Jasminreis (Basmati oder normaler Reis gehen auch)
1 Glas Kichererbsen
etwas frische glatte Petersilie

Zubereitung:

1. Den Jasminreis kurz aufkochen und dann nach Anleitung quellen lassen. Petersilie fein hacken und die Kichererbsen gut abtropfen lassen.


2. Zwiebeln und Knoblauch ganz fein würfeln.


3. Frische Tomaten in kleine Würfel schneiden. Möhre fein raspeln. Saft einer halben Zitrone auspressen.


4. Die Avocado längst halbieren, den Kern entfernen und das reife Fleisch mit einem Löffeln herausnehmen. Die Avocado in einer Schüssel mit einer Gabel fein kneten. Dann alles würzen und etwas Zitronensaft darüber gießen. Kurz mischen und einziehen lassen.

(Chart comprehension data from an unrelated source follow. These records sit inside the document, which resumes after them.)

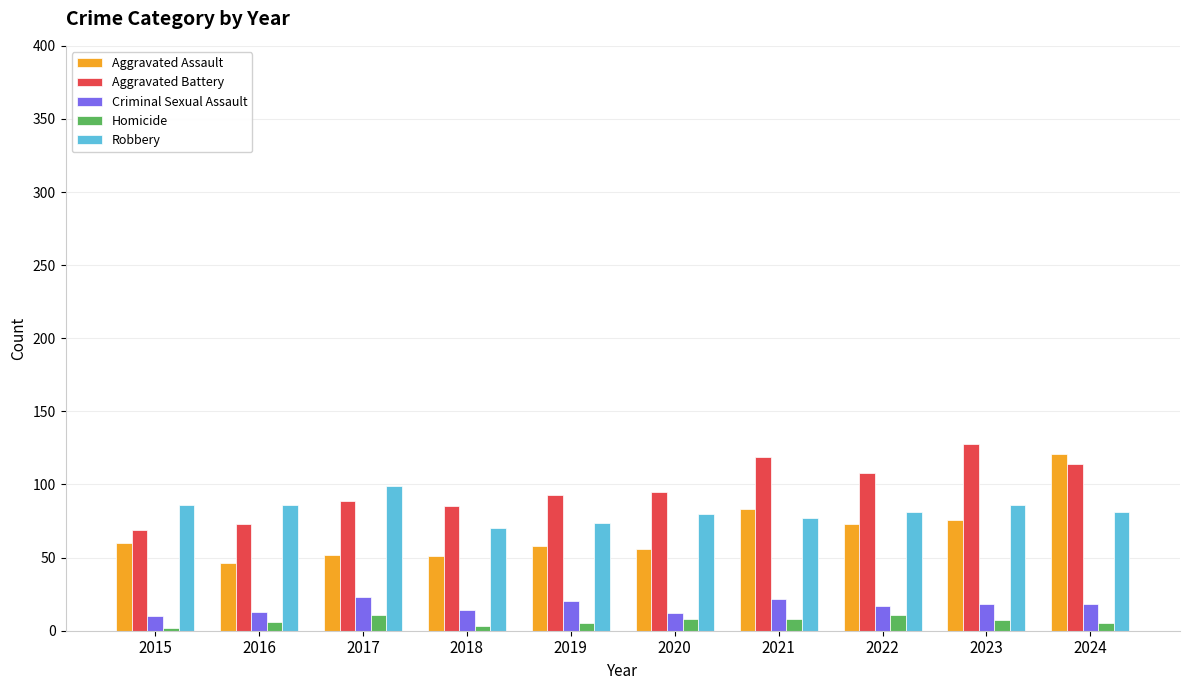

What are all the series names shown in the legend?

Aggravated Assault, Aggravated Battery, Criminal Sexual Assault, Homicide, Robbery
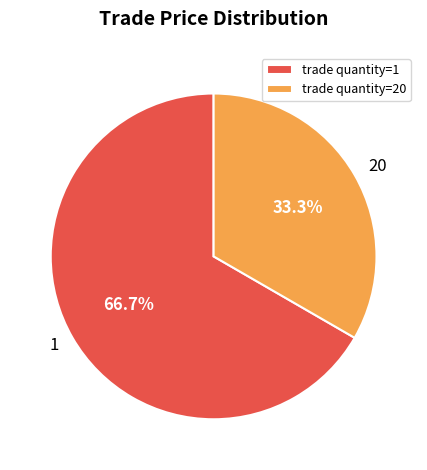

What is the largest slice in the pie chart?

trade quantity=1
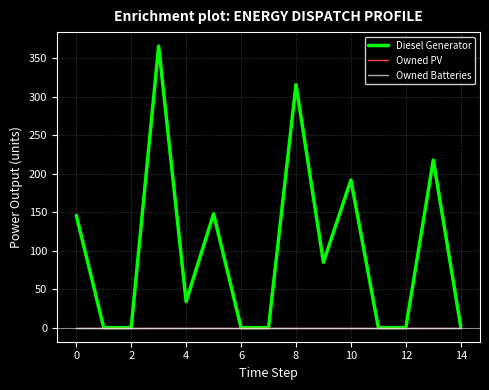

Does the chart display data point markers on the line(s)?

No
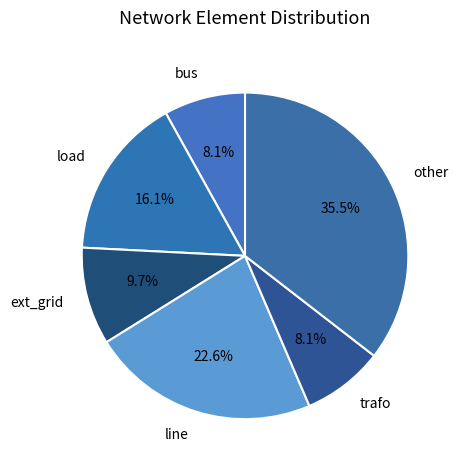

To the nearest percent, what is the difference between the largest and smallest slice percentages?

27%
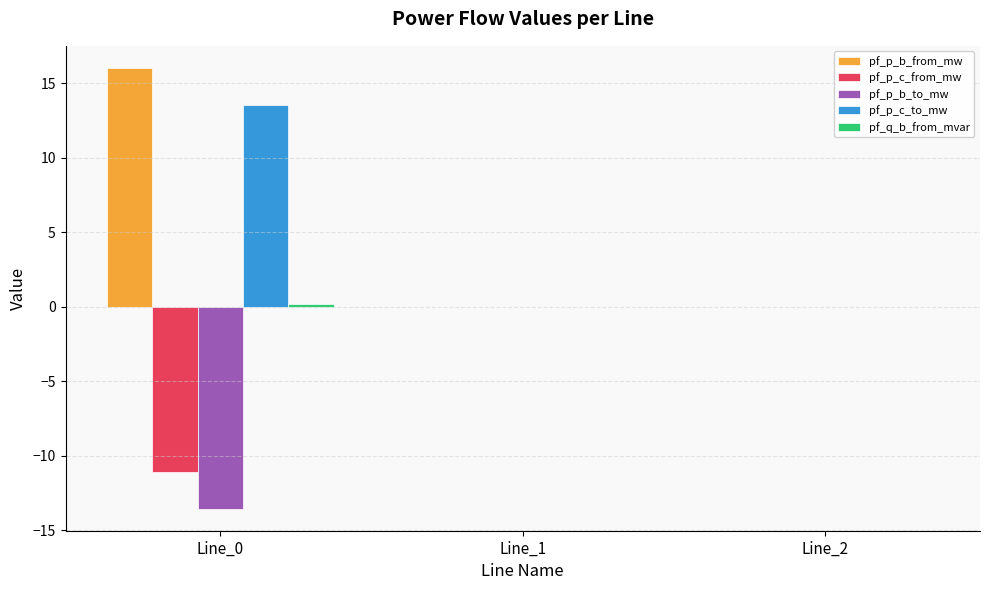

What is the sum of the pf_p_b_to_mw values at Line_2 and Line_0?

-13.6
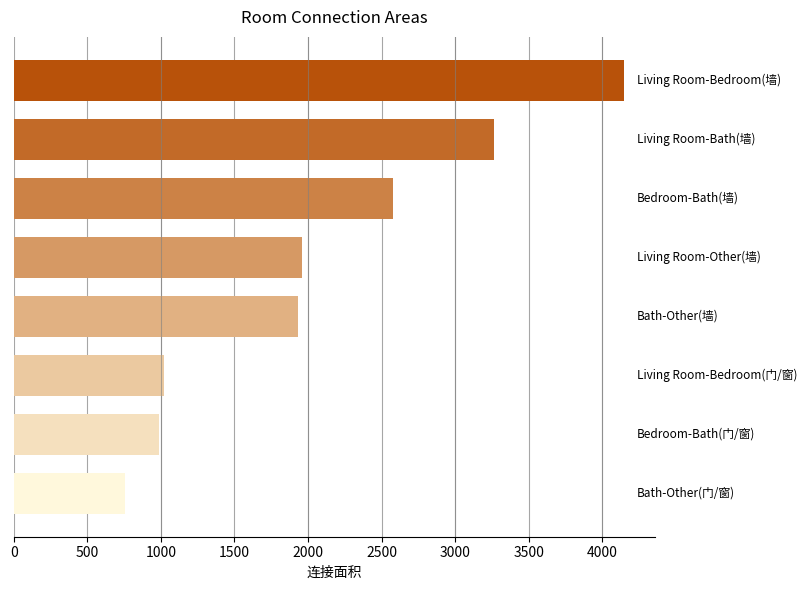

What is the greatest value displayed?

4152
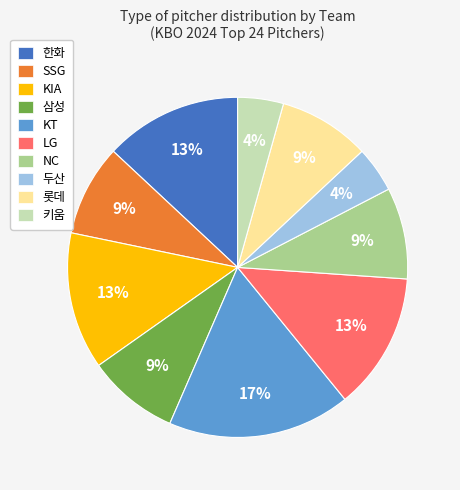

True or false: KIA accounts for 13% of the total.

True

5. Dann gibt man in die Avocado-Masse die Tomaten, das Tomatenmark, die geraspelte Möhre und etwas frische Petersilie hinzu. Nochmal alles gut vermischen und abschmecken.



6. Die Salatblätter werden gewaschen und gut abgetropft. Jetzt kann man sie mit der Avocado-Tomaten-Creme füllen. Das geht ganz gut mit zwei Esslöffeln.

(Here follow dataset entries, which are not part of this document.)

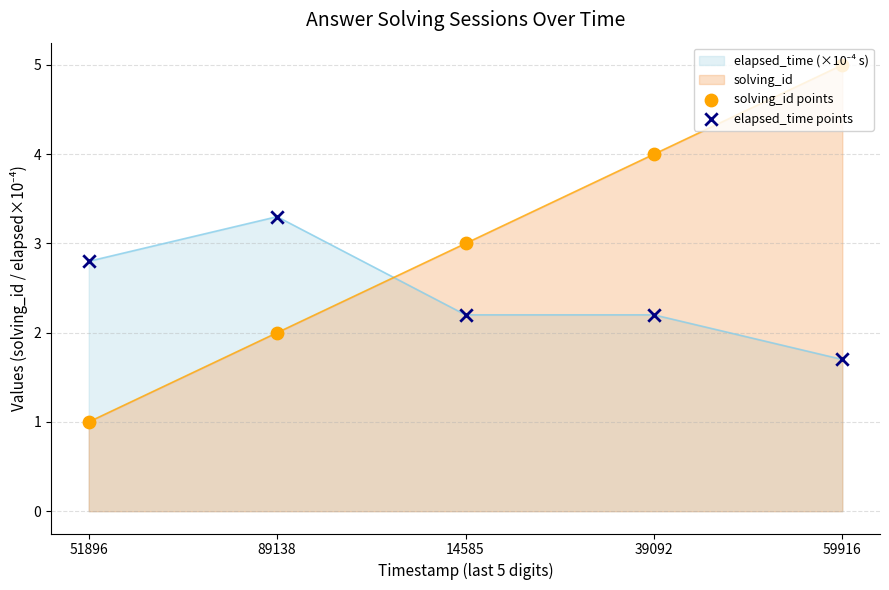

Which series contains the highest Y value?

solving_id points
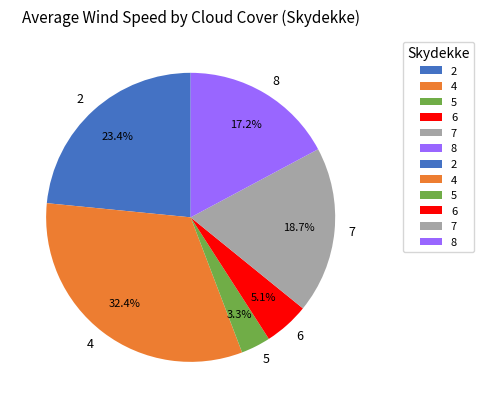

How much of the chart is everything except 6?

94.9%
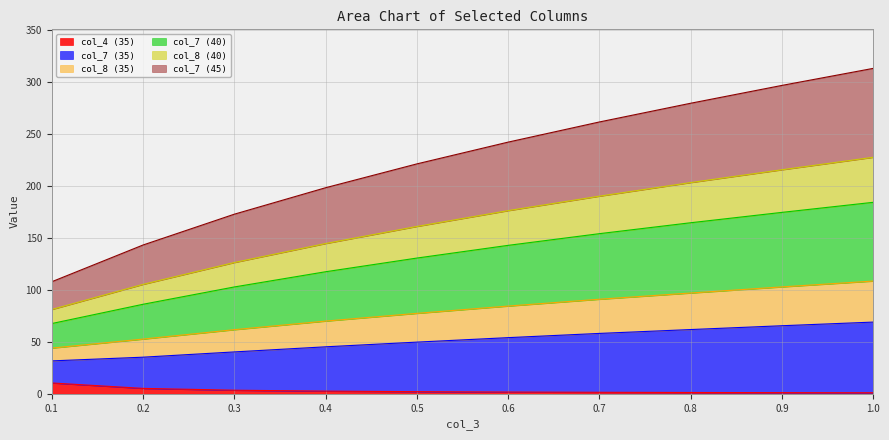

True or false: col_8 (35) and col_7 (35) intersect in this chart.

False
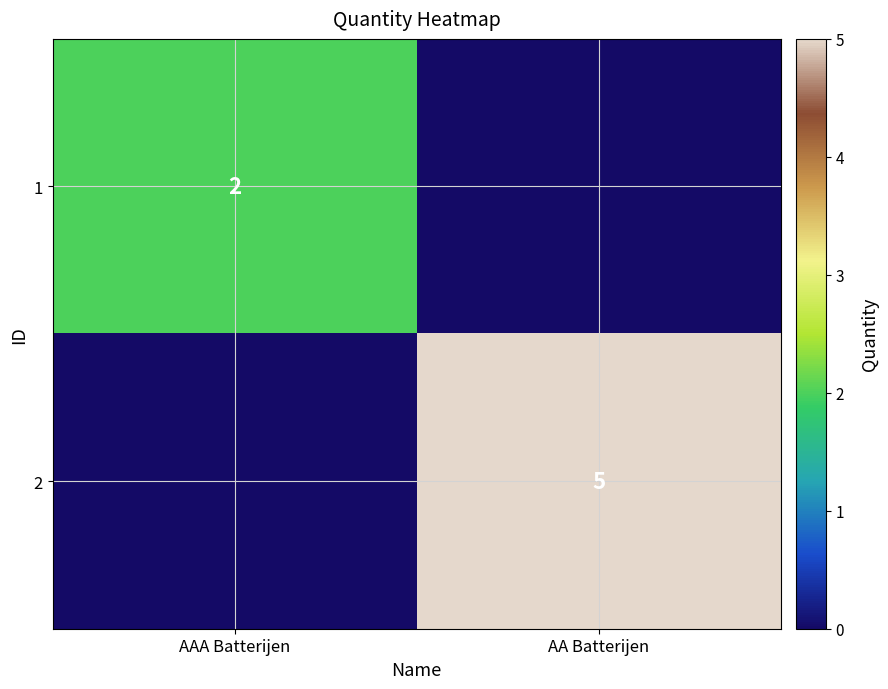

Is it true that 2 equals 5 at AA Batterijen?

True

7. Der Reis wird heiss mit den Kichererbsen und der frischen Petersilie vermengt. Dieser wird dann als Beilage zu den Salatschiffchen serviert. Der Jasminreis ist etwas klebrig, aber sehr aromatisch. Man kann ihn auch beim Essen mit in die Schiffchen füllen. Die Schiffchen können gut mit der Hand gegessen werden. Ein Erlebnis und sehr gesund.


Ein schnelles und einfaches Rohkost-Rezept. Sehr aromatisch, knackig und frisch im Geschmack. Viel Spaß beim Nachmachen!